Work item:
In the copy, include no pictures, but reproduce every record exactly.
_ _ _ _ _
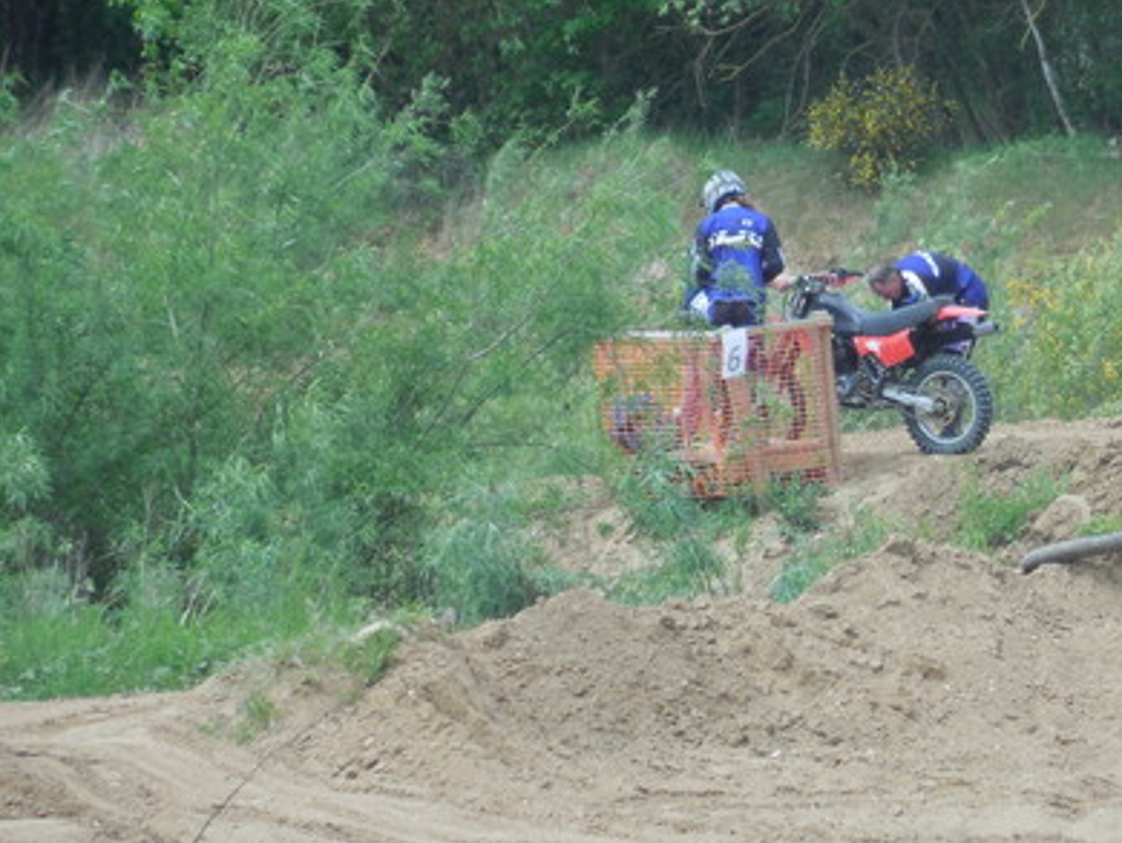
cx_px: 794
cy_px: 329
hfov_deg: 3.2
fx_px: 20368
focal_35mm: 628
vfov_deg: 2.4
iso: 140
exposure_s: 1/250
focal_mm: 63
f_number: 5.9
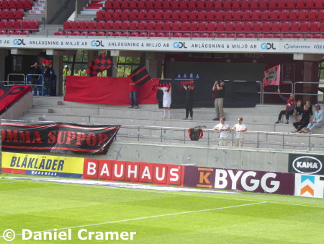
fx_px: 1414
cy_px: 122
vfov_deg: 9.8
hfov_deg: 13.1
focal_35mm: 151
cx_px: 162
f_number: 5.4
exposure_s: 1/125
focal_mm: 27.1
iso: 80
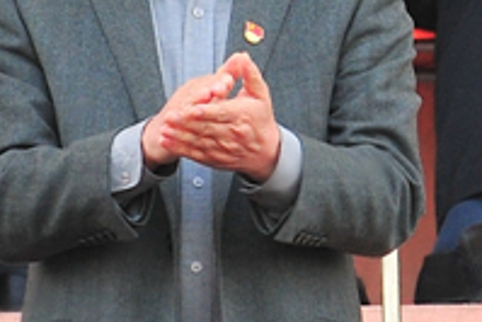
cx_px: -58
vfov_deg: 3.5
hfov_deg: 5.3
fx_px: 5239
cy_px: -68
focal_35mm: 391
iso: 400
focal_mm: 130
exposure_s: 1/500
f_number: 4.5
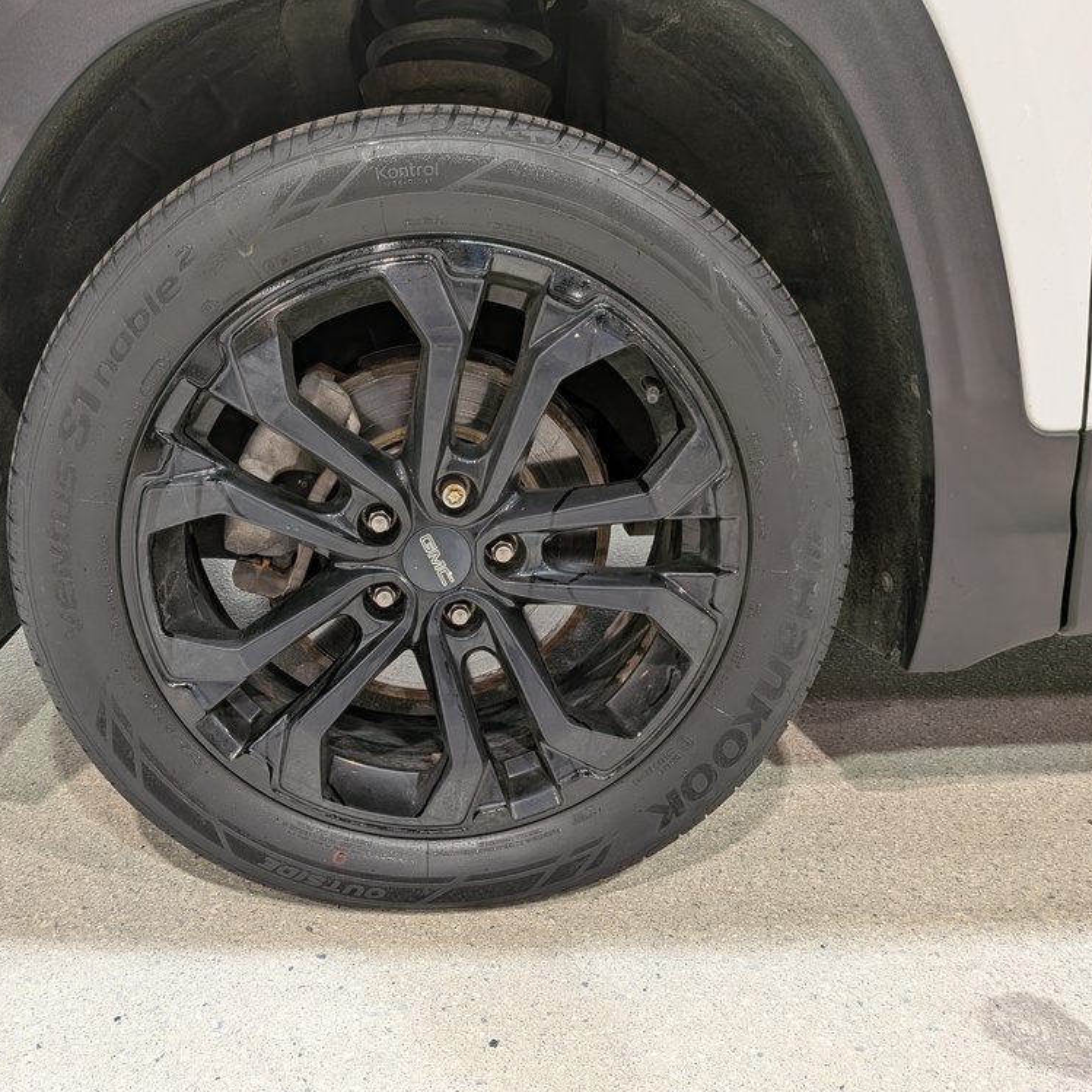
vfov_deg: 55.6
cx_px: 434
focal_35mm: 29
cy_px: 535
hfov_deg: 55.2
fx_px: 1035
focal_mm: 4.53
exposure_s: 1/25
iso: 35
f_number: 1.7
_ _ _ _ _
Response box:
cx_px: 794
cy_px: 329
hfov_deg: 3.2
fx_px: 20368
focal_35mm: 628
vfov_deg: 2.4
iso: 140
exposure_s: 1/250
focal_mm: 63
f_number: 5.9
fx_px: 1414
cy_px: 122
vfov_deg: 9.8
hfov_deg: 13.1
focal_35mm: 151
cx_px: 162
f_number: 5.4
exposure_s: 1/125
focal_mm: 27.1
iso: 80
cx_px: -58
vfov_deg: 3.5
hfov_deg: 5.3
fx_px: 5239
cy_px: -68
focal_35mm: 391
iso: 400
focal_mm: 130
exposure_s: 1/500
f_number: 4.5
vfov_deg: 55.6
cx_px: 434
focal_35mm: 29
cy_px: 535
hfov_deg: 55.2
fx_px: 1035
focal_mm: 4.53
exposure_s: 1/25
iso: 35
f_number: 1.7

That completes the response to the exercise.